Find the line with "left ankle: (161, 714, -3)" in the records below. Copy it and every line after it, up to and including the line with "left ankle: (271, 695, 18)".

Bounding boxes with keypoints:

┄┄┄┄┄┄

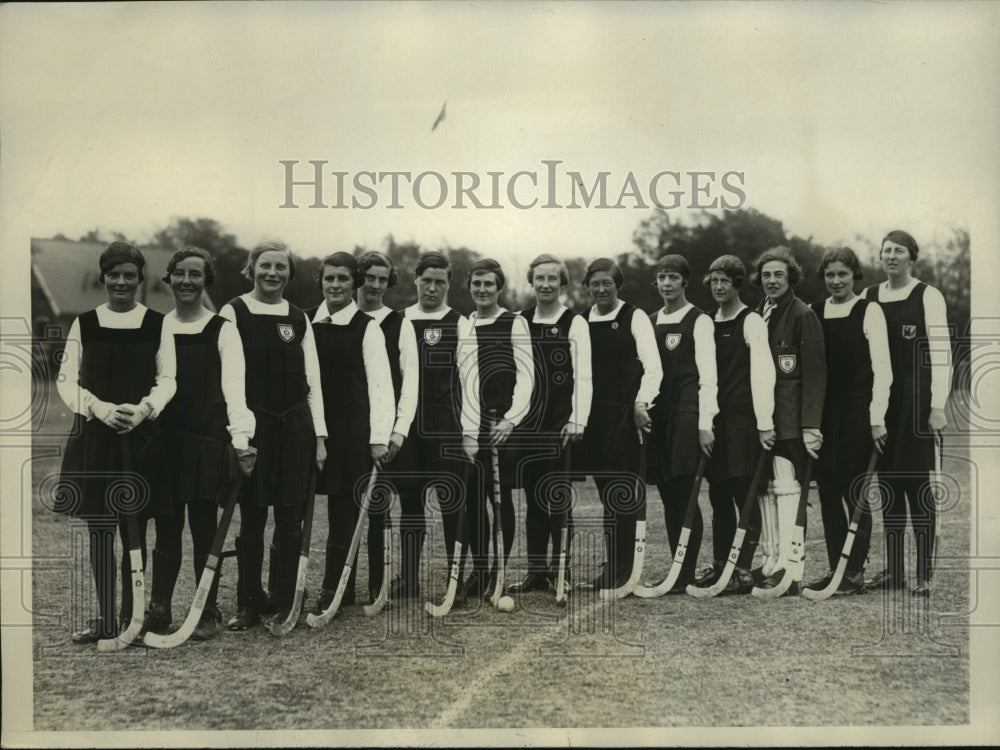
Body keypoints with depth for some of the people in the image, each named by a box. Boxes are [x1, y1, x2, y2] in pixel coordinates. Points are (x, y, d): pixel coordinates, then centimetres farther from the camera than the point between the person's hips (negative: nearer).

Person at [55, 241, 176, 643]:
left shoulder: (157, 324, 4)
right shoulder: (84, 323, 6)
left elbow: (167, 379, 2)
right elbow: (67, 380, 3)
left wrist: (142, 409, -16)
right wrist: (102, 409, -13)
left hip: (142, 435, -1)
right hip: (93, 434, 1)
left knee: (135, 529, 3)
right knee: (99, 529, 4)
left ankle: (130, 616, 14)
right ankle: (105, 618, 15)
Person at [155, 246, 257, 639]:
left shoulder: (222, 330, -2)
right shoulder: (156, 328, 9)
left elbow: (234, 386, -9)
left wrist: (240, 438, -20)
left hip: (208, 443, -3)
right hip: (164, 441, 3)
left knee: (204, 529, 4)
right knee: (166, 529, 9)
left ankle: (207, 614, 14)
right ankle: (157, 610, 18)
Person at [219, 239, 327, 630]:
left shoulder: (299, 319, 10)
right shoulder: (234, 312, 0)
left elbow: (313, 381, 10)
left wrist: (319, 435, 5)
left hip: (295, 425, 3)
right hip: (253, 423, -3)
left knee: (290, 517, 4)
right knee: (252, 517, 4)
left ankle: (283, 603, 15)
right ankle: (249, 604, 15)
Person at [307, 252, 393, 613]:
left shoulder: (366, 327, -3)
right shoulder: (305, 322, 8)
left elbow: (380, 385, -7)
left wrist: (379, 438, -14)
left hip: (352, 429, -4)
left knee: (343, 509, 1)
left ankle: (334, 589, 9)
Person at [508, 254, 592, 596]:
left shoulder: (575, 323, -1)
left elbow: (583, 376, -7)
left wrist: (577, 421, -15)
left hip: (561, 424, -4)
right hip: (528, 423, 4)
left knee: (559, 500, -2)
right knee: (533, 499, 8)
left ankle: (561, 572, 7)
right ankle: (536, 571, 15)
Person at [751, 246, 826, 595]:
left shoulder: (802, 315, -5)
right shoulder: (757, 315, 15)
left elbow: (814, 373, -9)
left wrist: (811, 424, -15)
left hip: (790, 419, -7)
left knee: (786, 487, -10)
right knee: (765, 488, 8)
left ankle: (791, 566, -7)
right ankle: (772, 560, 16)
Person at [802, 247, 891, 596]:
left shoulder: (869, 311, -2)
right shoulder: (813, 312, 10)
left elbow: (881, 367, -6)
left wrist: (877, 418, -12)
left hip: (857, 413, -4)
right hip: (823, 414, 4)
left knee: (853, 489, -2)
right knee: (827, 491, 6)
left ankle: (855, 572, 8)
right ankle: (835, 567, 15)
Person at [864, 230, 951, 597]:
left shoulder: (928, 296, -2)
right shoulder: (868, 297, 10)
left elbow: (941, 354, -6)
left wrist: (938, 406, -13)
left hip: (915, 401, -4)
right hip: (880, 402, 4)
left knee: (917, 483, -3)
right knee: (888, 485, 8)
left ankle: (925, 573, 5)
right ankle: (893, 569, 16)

┄┄┄┄┄┄

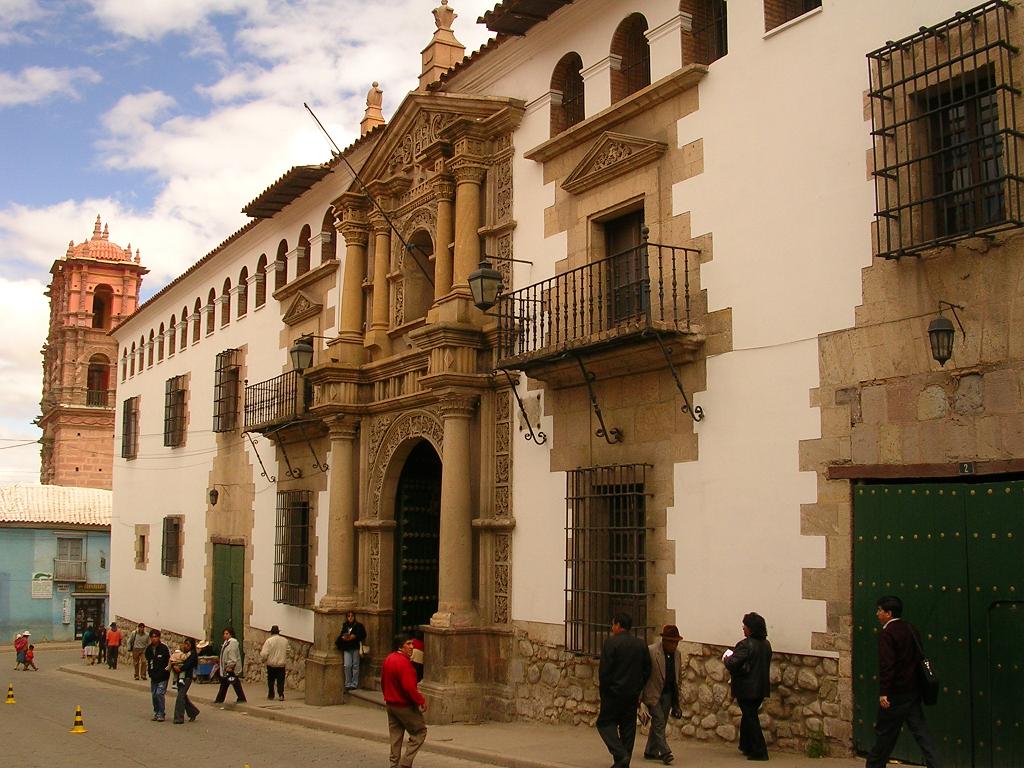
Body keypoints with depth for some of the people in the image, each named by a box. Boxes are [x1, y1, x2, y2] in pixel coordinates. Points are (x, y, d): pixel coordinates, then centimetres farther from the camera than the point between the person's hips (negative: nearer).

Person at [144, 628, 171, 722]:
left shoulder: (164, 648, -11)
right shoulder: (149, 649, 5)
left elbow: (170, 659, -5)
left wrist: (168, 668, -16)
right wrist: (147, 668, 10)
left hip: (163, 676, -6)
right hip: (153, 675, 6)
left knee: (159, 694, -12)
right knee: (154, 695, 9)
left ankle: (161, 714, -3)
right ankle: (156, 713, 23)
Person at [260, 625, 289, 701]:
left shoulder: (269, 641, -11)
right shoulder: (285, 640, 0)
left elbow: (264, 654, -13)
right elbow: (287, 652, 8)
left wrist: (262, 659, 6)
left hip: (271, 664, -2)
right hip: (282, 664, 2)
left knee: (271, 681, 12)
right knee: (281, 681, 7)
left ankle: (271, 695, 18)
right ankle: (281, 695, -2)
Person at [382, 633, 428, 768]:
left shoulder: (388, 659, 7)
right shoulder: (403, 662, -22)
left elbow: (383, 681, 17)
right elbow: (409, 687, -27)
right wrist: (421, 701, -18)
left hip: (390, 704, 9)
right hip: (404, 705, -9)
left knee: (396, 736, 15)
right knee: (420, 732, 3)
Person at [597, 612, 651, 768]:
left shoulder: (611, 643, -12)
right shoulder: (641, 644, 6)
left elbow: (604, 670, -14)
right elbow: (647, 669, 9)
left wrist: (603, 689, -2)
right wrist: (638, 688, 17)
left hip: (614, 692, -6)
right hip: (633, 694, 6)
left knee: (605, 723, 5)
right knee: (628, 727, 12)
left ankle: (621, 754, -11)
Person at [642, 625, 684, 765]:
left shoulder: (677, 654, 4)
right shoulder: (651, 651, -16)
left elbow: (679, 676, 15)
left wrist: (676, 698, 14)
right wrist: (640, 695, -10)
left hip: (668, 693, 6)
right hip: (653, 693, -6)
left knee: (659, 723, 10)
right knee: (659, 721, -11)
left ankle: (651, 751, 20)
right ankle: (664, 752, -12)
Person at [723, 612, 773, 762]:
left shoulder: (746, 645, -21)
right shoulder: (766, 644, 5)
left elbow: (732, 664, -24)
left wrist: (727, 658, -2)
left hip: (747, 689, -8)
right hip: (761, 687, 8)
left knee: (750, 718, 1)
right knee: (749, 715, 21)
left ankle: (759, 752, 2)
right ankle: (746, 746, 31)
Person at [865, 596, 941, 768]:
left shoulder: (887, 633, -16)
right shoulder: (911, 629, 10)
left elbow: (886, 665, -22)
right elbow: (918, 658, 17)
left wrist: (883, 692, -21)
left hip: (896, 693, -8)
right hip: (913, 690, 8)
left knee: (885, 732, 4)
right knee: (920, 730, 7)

┄┄┄┄┄┄

Task solution:
left ankle: (161, 714, -3)
right ankle: (156, 713, 23)
Person at [260, 625, 289, 701]:
left shoulder: (269, 641, -11)
right shoulder: (285, 640, 0)
left elbow: (264, 654, -13)
right elbow: (287, 652, 8)
left wrist: (262, 659, 6)
left hip: (271, 664, -2)
right hip: (282, 664, 2)
left knee: (271, 681, 12)
right knee: (281, 681, 7)
left ankle: (271, 695, 18)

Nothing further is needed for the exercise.